■ REQUIREMENT 1
In the extract about detecting the Omicron variant, which gene does the in-house real-time RT-PCR assay target?
■ REQUIREMENT 2
Which TIB MOLBIOL melting curve-based assays does the extract about detecting the Omicron variant say were evaluated for SNP detection? List them all.
■ REQUIREMENT 3
Can you pick up the extract about detecting the Omicron variant right after its final sentence and continue it?

■ SELECTED EXTRACT

┄┄┄┄┄┄

The World Health Organization (WHO) had designated the SARS-CoV-2 lineage B.1.1.529 as the new Variant of Concern Omicron (VOC-Omicron) on 26th November 20211. Real-time reverse transcription polymerase chain reaction (RT-PCR), single nucleotide polymorphisms (SNP) and whole genome sequencing (WGS) tests were widely employed to detect SARS-CoV-2 and its variant. Yet, the SARS-CoV-2 Omicron detection performance of commercial real-time RT-PCR platforms and SARS-CoV-2 spike SNP assays remain to be elucidated.

Methods

In the first part of this study, we evaluated the VOC-Omicron detection performance of three commercial RT-PCR sample-to-answer platforms i.e. Roche cobas® 6800/8800, Roche cobas® Liat®, and Cepheid GeneXpert® systems. The detection performances were compared to one commercial conventional real-time RT-PCR assay (TIB MOLBIOL LightMix Modular SARS and Wuhan CoV E-gene) and one in-house real-time RT-PCR assay targeting RNA-dependent RNA polymerase (RdRP) gene of SARS-CoV-2 in the WHO COVID-19 Reference Laboratory at Public Health Laboratory Services Branch, Centre for Health Protection, Department of Health, The Government of the Hong Kong Special Administrative Region. In the second part of this study, we evaluated the SNP detection performance of four TIB MOLBIOL melting curve-based assays (1. Spike S371L/S373P, 2. Spike E484A, 3. Spike E484K and 4. Spike N501Y) in clinical samples obtained from hospitalized COVID-19 patients in Hong Kong. The SNP results were compared to whole genome sequences generated by Illumina platform.

┄┄┄┄┄┄

■ DATA TO EXAMINE
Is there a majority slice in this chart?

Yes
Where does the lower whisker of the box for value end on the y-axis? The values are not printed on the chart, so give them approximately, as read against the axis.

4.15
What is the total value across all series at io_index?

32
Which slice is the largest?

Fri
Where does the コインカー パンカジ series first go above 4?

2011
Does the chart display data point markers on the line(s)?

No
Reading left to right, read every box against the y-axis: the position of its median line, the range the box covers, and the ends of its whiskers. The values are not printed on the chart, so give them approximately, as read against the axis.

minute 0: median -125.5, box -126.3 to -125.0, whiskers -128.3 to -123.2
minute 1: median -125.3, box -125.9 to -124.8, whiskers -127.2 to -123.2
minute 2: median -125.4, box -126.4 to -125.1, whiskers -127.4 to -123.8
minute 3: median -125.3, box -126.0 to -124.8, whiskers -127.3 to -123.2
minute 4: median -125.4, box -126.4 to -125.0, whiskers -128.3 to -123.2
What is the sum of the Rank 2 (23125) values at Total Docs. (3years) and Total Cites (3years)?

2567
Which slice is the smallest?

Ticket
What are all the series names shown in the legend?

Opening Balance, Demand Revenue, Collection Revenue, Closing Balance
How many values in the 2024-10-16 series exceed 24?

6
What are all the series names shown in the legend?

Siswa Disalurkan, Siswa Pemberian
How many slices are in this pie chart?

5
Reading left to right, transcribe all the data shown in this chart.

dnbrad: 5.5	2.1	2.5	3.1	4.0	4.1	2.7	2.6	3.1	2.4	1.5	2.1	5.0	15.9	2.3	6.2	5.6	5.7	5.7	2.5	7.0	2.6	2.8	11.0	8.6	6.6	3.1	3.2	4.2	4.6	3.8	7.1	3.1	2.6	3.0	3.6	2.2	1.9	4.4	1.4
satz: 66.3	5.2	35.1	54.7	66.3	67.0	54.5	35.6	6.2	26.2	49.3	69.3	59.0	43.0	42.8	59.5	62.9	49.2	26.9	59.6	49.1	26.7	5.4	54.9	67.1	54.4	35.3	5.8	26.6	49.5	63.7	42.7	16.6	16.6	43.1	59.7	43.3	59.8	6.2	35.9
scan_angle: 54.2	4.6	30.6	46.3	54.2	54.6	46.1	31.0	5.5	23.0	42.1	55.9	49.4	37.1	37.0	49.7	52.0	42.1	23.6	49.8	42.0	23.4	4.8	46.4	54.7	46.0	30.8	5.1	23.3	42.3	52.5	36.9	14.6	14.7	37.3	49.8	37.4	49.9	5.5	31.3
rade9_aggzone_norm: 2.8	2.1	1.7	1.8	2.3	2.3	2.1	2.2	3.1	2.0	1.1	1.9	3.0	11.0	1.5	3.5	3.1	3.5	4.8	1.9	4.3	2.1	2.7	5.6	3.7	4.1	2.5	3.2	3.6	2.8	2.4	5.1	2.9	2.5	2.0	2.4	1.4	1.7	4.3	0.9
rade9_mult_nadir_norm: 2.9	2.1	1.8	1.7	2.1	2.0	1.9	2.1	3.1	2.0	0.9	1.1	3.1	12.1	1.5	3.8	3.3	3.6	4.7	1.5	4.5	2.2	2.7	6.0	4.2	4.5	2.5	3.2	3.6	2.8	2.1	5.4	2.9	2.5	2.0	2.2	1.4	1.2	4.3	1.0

┄┄┄┄┄┄

■ TASK OUTPUT 1
The RNA-dependent RNA polymerase (RdRP) gene of SARS-CoV-2.

■ TASK OUTPUT 2
1. Spike S371L/S373P
2. Spike E484A
3. Spike E484K
4. Spike N501Y

■ TASK OUTPUT 3
Results

The VOC-Omicron detection limits of three commercial sample-to-answer assays were tested to be ≤ 2.35 Log10 dC/ml. The detection performances of the sample-to-answer platforms were comparable to the two tested conventional real-time RT-PCR assays. The test sensitivities of TIB MOLBIOL VirSNiP SARS-CoV-2 Spike S371L/S373P assay and the Spike E484A assays were 100% and 96.6% respectively and the test specificities of both assays were 100%. An aberrant melting peak at Tm 42-44°C was observed when the specimens with Omicron variant were tested with the TIB MOLBIOL VirSNiP SARS-CoV-2 Spike E484K assay. Notably, the TIB MOLBIOL VirSNiP SARS-CoV-2 Spike N501Y assay failed to detect the spike N501Y mutation of Omicron variant in the tested specimens.

Conclusions

The SARS-CoV-2 detection sensitivity of three commercial platforms, Roche cobas® 6800/8800, Roche cobas® Liat®, and Cepheid GeneXpert® systems were shown not to be impacted by the large number of mutations of VOC-Omicron. Also, the signature mutations i.e. Spike S371L/Spike S373P and Spike E484A in VOC-Omicron were correctly identified by the TIB MOLBIOL VirSNiP SARS-CoV-2 Spike S371L/S373P and VirSNiP SARS-CoV-2 Spike E484A assays. Unexpected findings including a shifted melting peak or absence of amplification curve/melting peak were observed when specimens with Omicron variant were tested with the TIB MOLBIOL VirSNiP SARS-CoV-2 Spike E484K assay and Spike N501Y assay, suggesting a potential alert for Omicron variant, prior confirmation by whole genome sequencing.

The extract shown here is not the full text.